La présidente du Conseil italien, Giorgia Meloni, a appelé ce vendredi à renforcer l’Organisation du traité de l’Atlantique Nord (OTAN), mettant en garde contre les divisions au sein de l’Alliance et jugeant "non positives" les tensions entre les États-Unis et l’Espagne.

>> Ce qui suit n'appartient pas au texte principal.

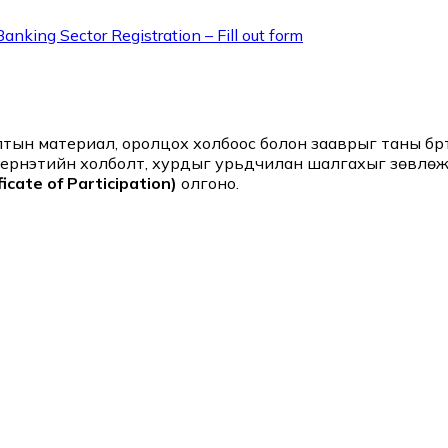
anking Sector Registration – Fill out form
ын материал, оролцох холбоос болон зааврыг таны бүртг
тернэтийн холболт, хурдыг урьдчилан шалгахыг зөвлөж
icate of Participation)
олгоно.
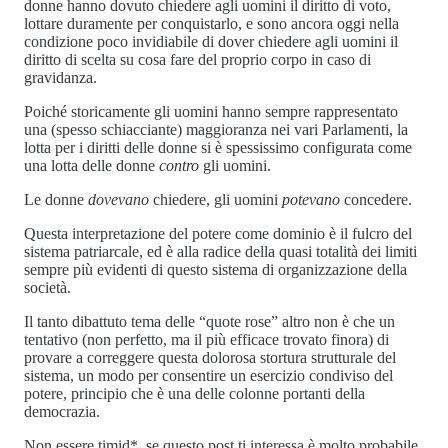
donne hanno dovuto chiedere agli uomini il diritto di voto,
lottare duramente per conquistarlo, e sono ancora oggi nella
condizione poco invidiabile di dover chiedere agli uomini il
diritto di scelta su cosa fare del proprio corpo in caso di
gravidanza.
Poiché storicamente gli uomini hanno sempre rappresentato
una (spesso schiacciante) maggioranza nei vari Parlamenti, la
lotta per i diritti delle donne si è spessissimo configurata come
una lotta delle donne
contro
gli uomini.
Le donne
dovevano
chiedere, gli uomini
potevano
concedere.
Questa interpretazione del potere come dominio è il fulcro del
sistema patriarcale, ed è alla radice della quasi totalità dei limiti
sempre più evidenti di questo sistema di organizzazione della
società.
Il tanto dibattuto tema delle “quote rose” altro non è che un
tentativo (non perfetto, ma il più efficace trovato finora) di
provare a correggere questa dolorosa stortura strutturale del
sistema, un modo per consentire un esercizio condiviso del
potere, principio che è una delle colonne portanti della
democrazia.
Non essere timid*, se questo post ti interessa è molto probabile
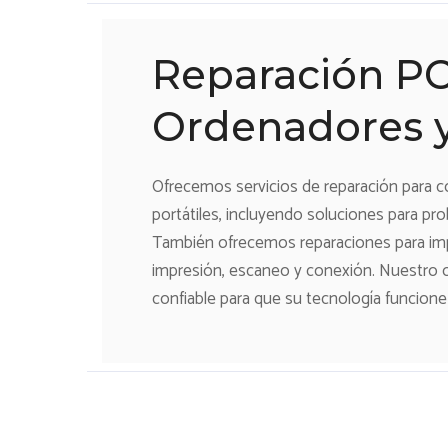
Reparación P
Ordenadores y
Ofrecemos servicios de reparación para c
portátiles, incluyendo soluciones para pr
También ofrecemos reparaciones para im
impresión, escaneo y conexión. Nuestro ob
confiable para que su tecnología funcione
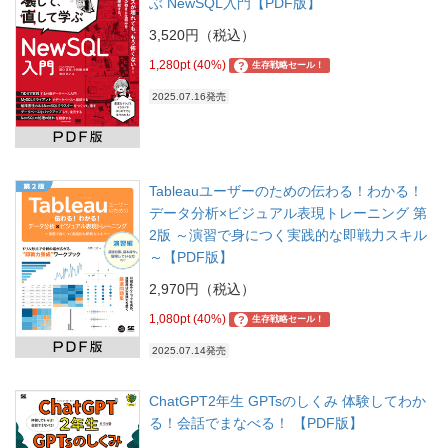
ぶ NewSQL入門【PDF版】
3,520円（税込）
1,280pt (40%)
?
生存戦略セール！
2025.07.16発売
Tableauユーザーのための伝わる！わかる！
データ分析×ビジュアル表現トレーニング 第
2版 ～演習で身につく実践的な即戦力スキル
～【PDF版】
2,970円（税込）
1,080pt (40%)
?
生存戦略セール！
2025.07.14発売
ChatGPT2年生 GPTsのしくみ 体験してわか
る！会話でまなべる！ 【PDF版】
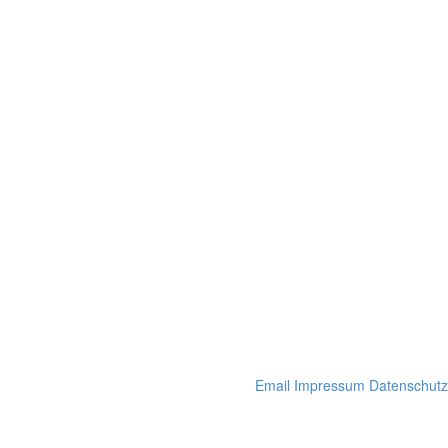
Email
Impressum
Datenschutz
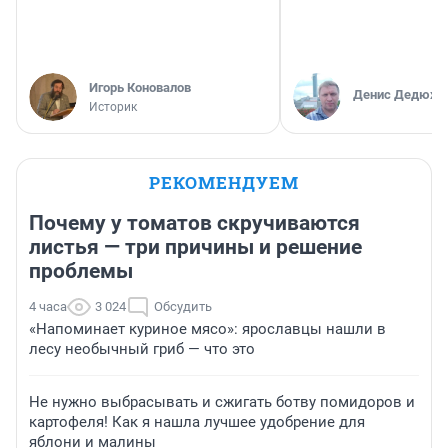
Игорь Коновалов
Денис Дедюхи
Историк
РЕКОМЕНДУЕМ
Почему у томатов скручиваются
листья — три причины и решение
проблемы
4 часа
3 024
Обсудить
«Напоминает куриное мясо»: ярославцы нашли в
лесу необычный гриб — что это
Не нужно выбрасывать и сжигать ботву помидоров и
картофеля! Как я нашла лучшее удобрение для
яблони и малины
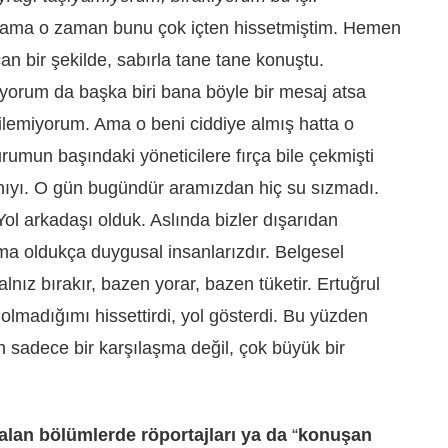
ama o zaman bunu çok içten hissetmiştim. Hemen
n bir şekilde, sabırla tane tane konuştu.
üyorum da başka biri bana böyle bir mesaj atsa
Bilemiyorum. Ama o beni ciddiye almış hatta o
mun başındaki yöneticilere fırça bile çekmişti
nıyı. O gün bugündür aramızdan hiç su sızmadı.
 Yol arkadaşı olduk. Aslında bizler dışarıdan
ama oldukça duygusal insanlarızdır. Belgesel
nız bırakır, bazen yorar, bazen tüketir. Ertuğrul
olmadığımı hissettirdi, yol gösterdi. Bu yüzden
n sadece bir karşılaşma değil, çok büyük bir
alan bölümlerde röportajları ya da
“
konuşan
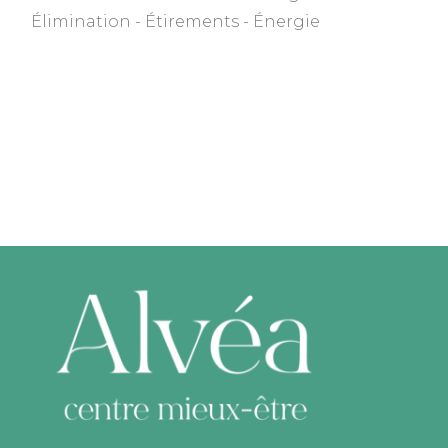
Élimination
Étirements
Énergie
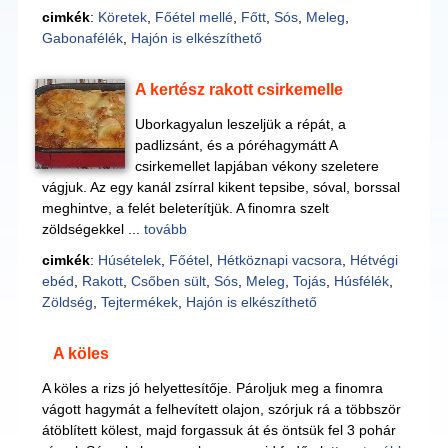
cimkék
:
Köretek
,
Főétel mellé
,
Főtt
,
Sós
,
Meleg
,
Gabonafélék
,
Hajón is elkészíthető
A kertész rakott csirkemelle
Uborkagyalun leszeljük a répát, a
padlizsánt, és a póréhagymátt A
csirkemellet lapjában vékony szeletere
vágjuk. Az egy kanál zsírral kikent tepsibe, sóval, borssal
meghintve, a felét beleterítjük. A finomra szelt
zöldségekkel ...
tovább
cimkék
:
Húsételek
,
Főétel
,
Hétköznapi vacsora
,
Hétvégi
ebéd
,
Rakott
,
Csőben sült
,
Sós
,
Meleg
,
Tojás
,
Húsfélék
,
Zöldség
,
Tejtermékek
,
Hajón is elkészíthető
A köles
A köles a rizs jó helyettesítője. Pároljuk meg a finomra
vágott hagymát a felhevített olajon, szórjuk rá a többször
átöblített kölest, majd forgassuk át és öntsük fel 3 pohár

"Je ne vois pas les tensions autour de l’OTAN comme quelque chose de positif ; elles doivent être dépassées"
, a-t-elle déclaré à des journalistes en marge d’un sommet informel de l’Union européenne dans l'Administration grecque de Chypre du Sud.
"Je pense que nous devons travailler à renforcer l’OTAN, à renforcer le pilier européen de l’Alliance, un pilier européen qui doit être complémentaire"
, a-t-elle ajouté.

Ces propos interviennent dans un contexte de débats croissants au sein de l’OTAN sur les dépenses de défense et le partage du fardeau, ainsi que sur les priorités nationales divergentes entre États membres.

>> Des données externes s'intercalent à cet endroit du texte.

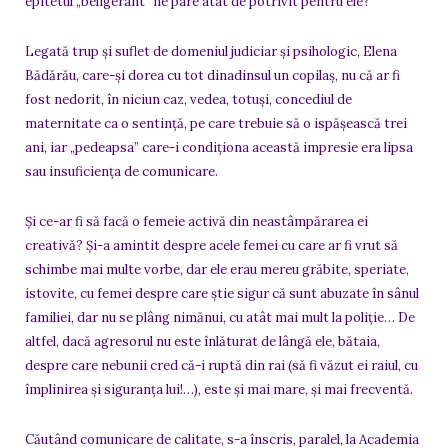
epitetul „beligerant” ne pare atât de potrivit pentru ele?
Legată trup și suflet de domeniul judiciar și psihologic, Elena
Bădărău, care-și dorea cu tot dinadinsul un copilaș, nu că ar fi
fost nedorit, în niciun caz, vedea, totuși, concediul de
maternitate ca o sentință, pe care trebuie să o ispășească trei
ani, iar „pedeapsa” care-i condiționa această impresie era lipsa
sau insuficiența de comunicare.
Și ce-ar fi să facă o femeie activă din neastâmpărarea ei
creativă? Și-a amintit despre acele femei cu care ar fi vrut să
schimbe mai multe vorbe, dar ele erau mereu grăbite, speriate,
istovite, cu femei despre care știe sigur că sunt abuzate în sânul
familiei, dar nu se plâng nimănui, cu atât mai mult la poliție… De
altfel, dacă agresorul nu este înlăturat de lângă ele, bătaia,
despre care nebunii cred că-i ruptă din rai (să fi văzut ei raiul, cu
împlinirea și siguranța lui!…), este și mai mare, și mai frecventă.
Căutând comunicare de calitate, s-a înscris, paralel, la Academia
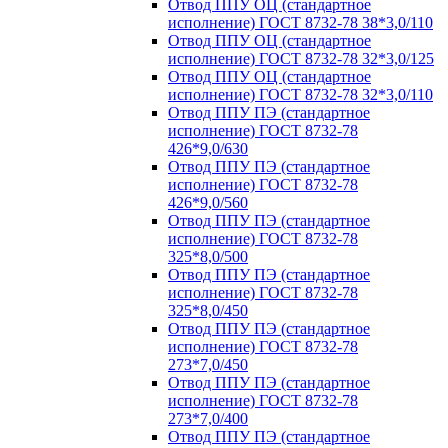
Отвод ППУ ОЦ (стандартное
исполнение) ГОСТ 8732-78 38*3,0/110
Отвод ППУ ОЦ (стандартное
исполнение) ГОСТ 8732-78 32*3,0/125
Отвод ППУ ОЦ (стандартное
исполнение) ГОСТ 8732-78 32*3,0/110
Отвод ППУ ПЭ (стандартное
исполнение) ГОСТ 8732-78
426*9,0/630
Отвод ППУ ПЭ (стандартное
исполнение) ГОСТ 8732-78
426*9,0/560
Отвод ППУ ПЭ (стандартное
исполнение) ГОСТ 8732-78
325*8,0/500
Отвод ППУ ПЭ (стандартное
исполнение) ГОСТ 8732-78
325*8,0/450
Отвод ППУ ПЭ (стандартное
исполнение) ГОСТ 8732-78
273*7,0/450
Отвод ППУ ПЭ (стандартное
исполнение) ГОСТ 8732-78
273*7,0/400
Отвод ППУ ПЭ (стандартное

Giorgia Meloni a souligné que le renforcement de la cohésion de l’Alliance devait rester une priorité, alors que l’Europe fait face à de multiples défis sécuritaires.
Concernant les relations avec Washington, elle a estimé qu’elles restaient solides malgré des désaccords récents.
"Je n’ai pas parlé à Donald Trump, mais les relations avec les États-Unis sont toujours solides"
, a-t-elle affirmé.

Sur la Russie

S’agissant des dépenses de défense, la dirigeante italienne a relevé que, si l’investissement militaire demeure important, les gouvernements doivent également faire face à d’autres priorités.
"Les dépenses de défense restent importantes, mais si nous avons un problème énergétique, vous comprenez qu’il y a une priorité qui passe malheureusement avant"
, a-t-elle déclaré, appelant à adapter les politiques à un contexte en évolution.
Sur la Russie, elle a estimé qu’il appartenait à Moscou de faire des gestes en faveur d’une désescalade.
"Nous devrions demander à Vladimir Poutine de faire des pas en avant, et non à nous d’en faire vers lui"
, a-t-elle dit, estimant que les pays occidentaux avaient déjà fait des efforts d’engagement ces derniers mois.
Enfin, évoquant le Moyen-Orient, Giorgia Meloni a plaidé pour le maintien d’une présence internationale à la frontière entre Israël et le Liban, soulignant le rôle potentiel de l’Italie.
"Une présence internationale à la frontière entre Israël et le Liban est nécessaire. Le rôle de l’Italie peut faire la différence. Nous devons trouver un cadre juridique"
, a-t-elle déclaré, en référence à l’avenir de la Force intérimaire des Nations unies au Liban (FINUL).